なぜなら、オープンソースが複雑化するにつれ、企業はオープンソースを利用したシステムの信頼性を維持するために、これらのベンダーのサポートなくしては立ち行かなくなるからである。ただ、個々のベンダーにロックイン出来るかは、こうしたオープンソース・サポート市場がどのようにセグメント化されるかによるであろう。

ハートフォード生命のビジネスモデル

2005-04-03 | ◆ビジネス
4月1日付けの日経金融新聞によると、ハートフォード生命の日本における個人年金の資産残高が147億ドルとなり、前年同期比の2.3倍となった。同社の全世界の年金保険販売の3割を占めるまでに成長したという。

ちなみにハートフォード生命が日本に進出したのは2000年と、つい最近のことである。しかし、2004年3月末におけるハートフォード生命の日本における販売拠点数は4,931である。そのほとんどが、銀行や証券会社などの代理店であり、そのハートフォード生命自体の従業員数は400名にも満たない(2003年)。営業職員数はわずか55名である。

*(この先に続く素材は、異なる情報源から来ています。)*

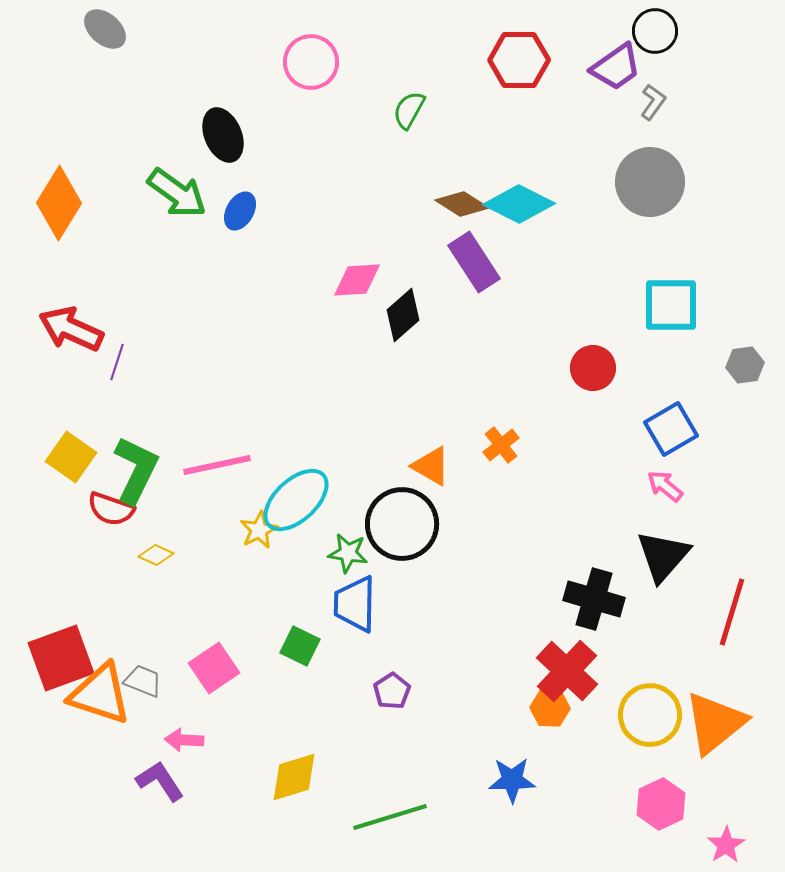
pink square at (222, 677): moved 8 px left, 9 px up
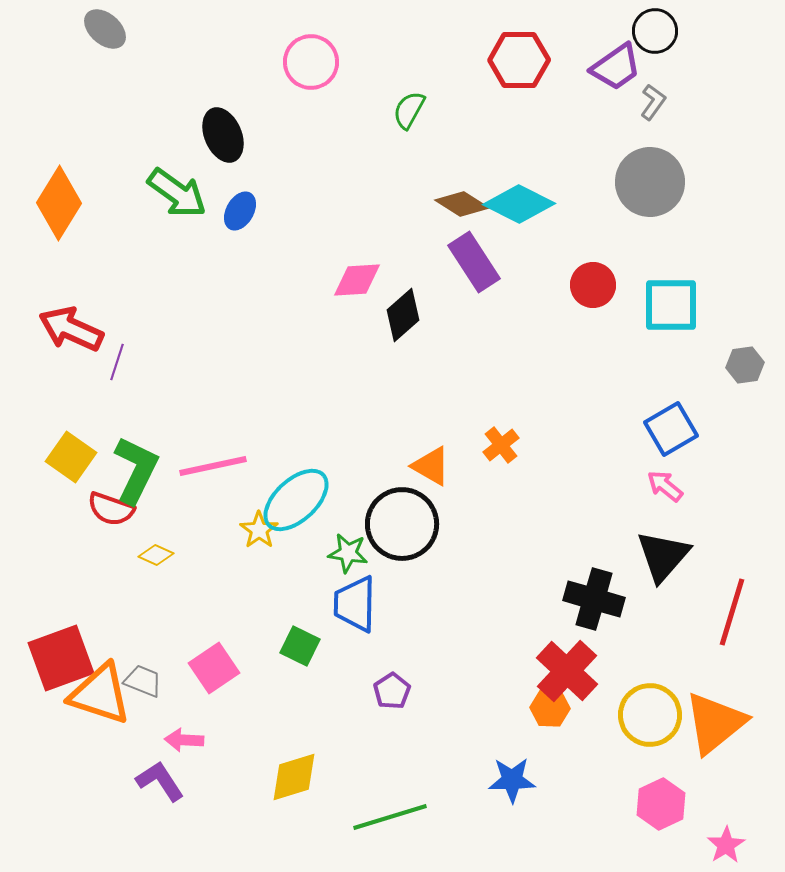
red circle at (593, 368): moved 83 px up
pink line at (217, 465): moved 4 px left, 1 px down
yellow star at (259, 530): rotated 9 degrees counterclockwise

営業拠点数の推移をみると2001年度までわずか173であったものが、2002年度末に一気に3,536まで増加する。そして2004年度末には4,931である。この拠点数増大のきっかけは2002年10月の保険商品の銀行窓販解禁にある。

この販売チャネルの垣根撤廃がいわゆる保険業界の製販分離を可能とし、販売チャネルを持たない外資系の攻勢を可能としたわけである。大垣氏の言うところの金融アンバンドリングの典型であるが、拠点数の推移とその規模を見ると、その徹底ぶりに改めてアンバンドリングの実情を実感させられる。